Short exercise 1:
Answer these questions about the NVMe patch thread below, each on its own line and marked to match:
(a) According to the patch description, which protocol was REQ_FAILFAST_TRANSPORT designed for?
(b) Which file does the patch modify?
(c) How many insertions and deletions does the patch summary report?

No, not sure how you got there. I'd have thought the 5 references to
"REQ_FAILFAST_TRANSPORT" would've been sufficient ;)

This patch makes it so requests marked with REQ_FAILFAST_TRANSPORT are
allowed to use NVMe's local retry (that is required for non-transport
errors).

> So what is it you're trying to solve?

What the patch header, code and code comment detail.

Mike
Hannes Reinecke April 16, 2021, 3:20 p.m. UTC | #3
On 4/16/21 4:53 PM, Mike Snitzer wrote:
> On Fri, Apr 16 2021 at 10:01am -0400,
> Hannes Reinecke <hare@suse.de> wrote:
> 
>> On 4/16/21 1:15 AM, Mike Snitzer wrote:
>>> From: Chao Leng <lengchao@huawei.com>
>>>
>>> REQ_FAILFAST_TRANSPORT was designed for SCSI, because the SCSI protocol
>>> does not define the local retry mechanism. SCSI implements a fuzzy
>>> local retry mechanism, so REQ_FAILFAST_TRANSPORT is needed to allow
>>> higher-level multipathing software to perform failover/retry.
>>>
>>> NVMe is different with SCSI about this. It defines a local retry
>>> mechanism and path error codes, so NVMe should retry local for non
>>> path error. If path related error, whether to retry and how to retry
>>> is still determined by higher-level multipathing's failover.
>>>
>>> Unlike SCSI, NVMe shouldn't prevent retry if REQ_FAILFAST_TRANSPORT
>>> because NVMe's local retry is needed -- as is NVMe specific logic to
>>> categorize whether an error is path related.
>>>
>>> In this way, the mechanism of NVMe multipath or other multipath are
>>> now equivalent. The mechanism is: non path related error will be
>>> retried locally, path related error is handled by multipath.
>>>
>>> Signed-off-by: Chao Leng <lengchao@huawei.com>
>>> [snitzer: edited header for grammar and clarity, also added code comment]
>>> Signed-off-by: Mike Snitzer <snitzer@redhat.com>
>>> ---
>>>  drivers/nvme/host/core.c | 9 ++++++++-
>>>  1 file changed, 8 insertions(+), 1 deletion(-)
>>>
>>> diff --git a/drivers/nvme/host/core.c b/drivers/nvme/host/core.c
>>> index 540d6fd8ffef..4134cf3c7e48 100644
>>> --- a/drivers/nvme/host/core.c
>>> +++ b/drivers/nvme/host/core.c
>>> @@ -306,7 +306,14 @@ static inline enum nvme_disposition nvme_decide_disposition(struct request *req)

Exercise data:
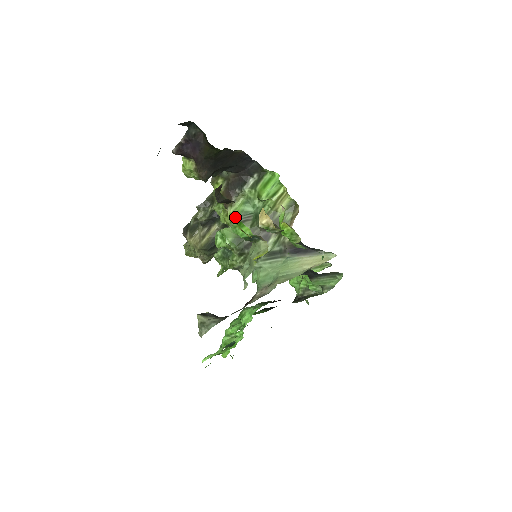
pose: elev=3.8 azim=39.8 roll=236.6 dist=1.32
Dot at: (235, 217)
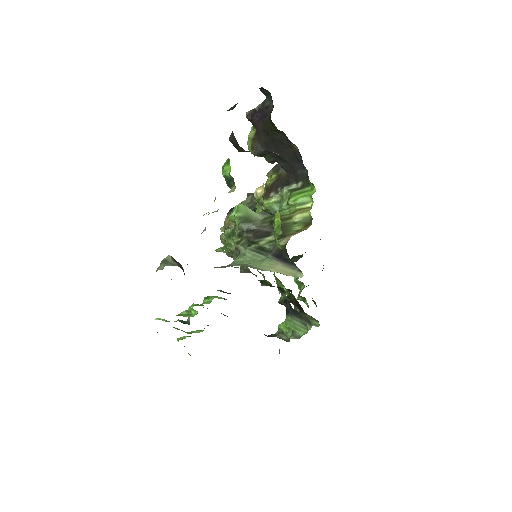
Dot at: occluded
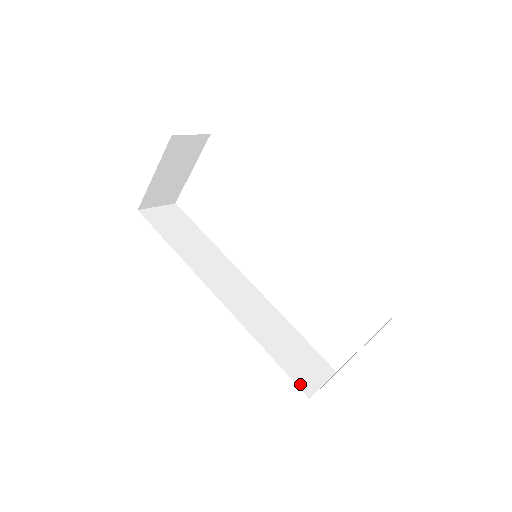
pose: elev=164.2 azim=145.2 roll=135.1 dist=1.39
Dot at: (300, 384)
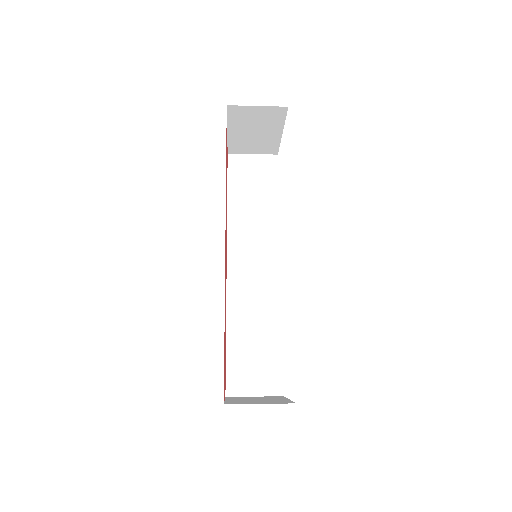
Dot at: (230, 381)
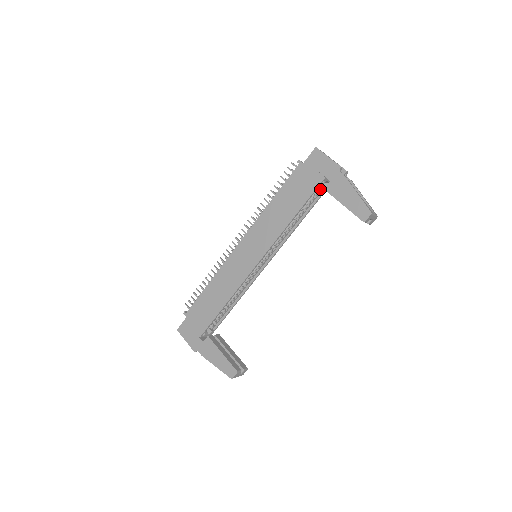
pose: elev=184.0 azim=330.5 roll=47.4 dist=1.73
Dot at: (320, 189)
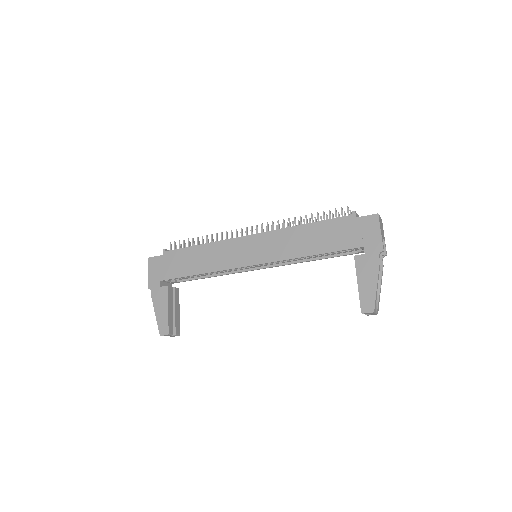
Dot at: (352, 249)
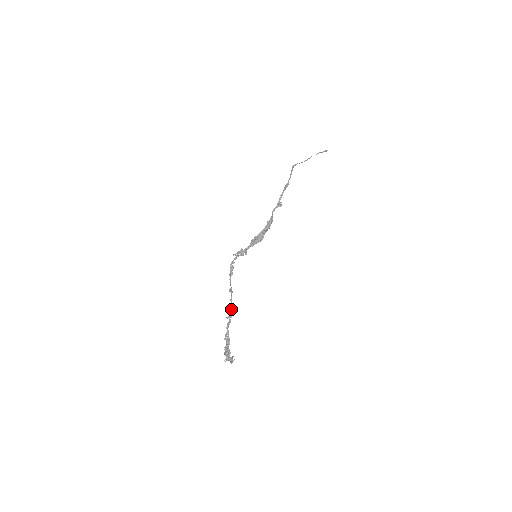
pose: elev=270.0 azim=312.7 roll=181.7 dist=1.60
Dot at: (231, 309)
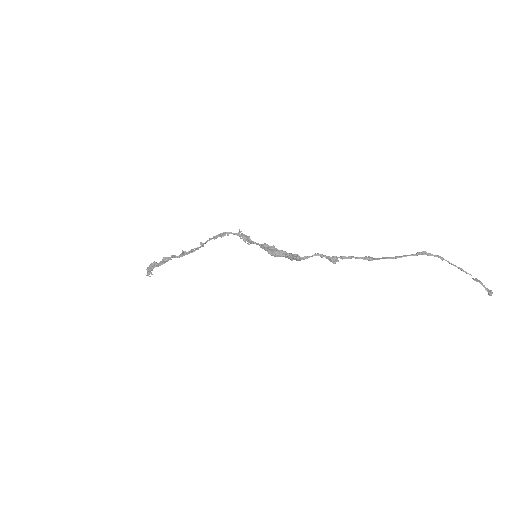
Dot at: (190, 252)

Short exercise 2: Return every line of the rows above that contains the string "dist", with case counting.

Full response 1:
(a) SCSI
(b) drivers/nvme/host/core.c
(c) 8 insertions and 1 deletion

Full response 2:
pose: elev=3.8 azim=39.8 roll=236.6 dist=1.32
pose: elev=164.2 azim=145.2 roll=135.1 dist=1.39
pose: elev=184.0 azim=330.5 roll=47.4 dist=1.73
pose: elev=270.0 azim=312.7 roll=181.7 dist=1.60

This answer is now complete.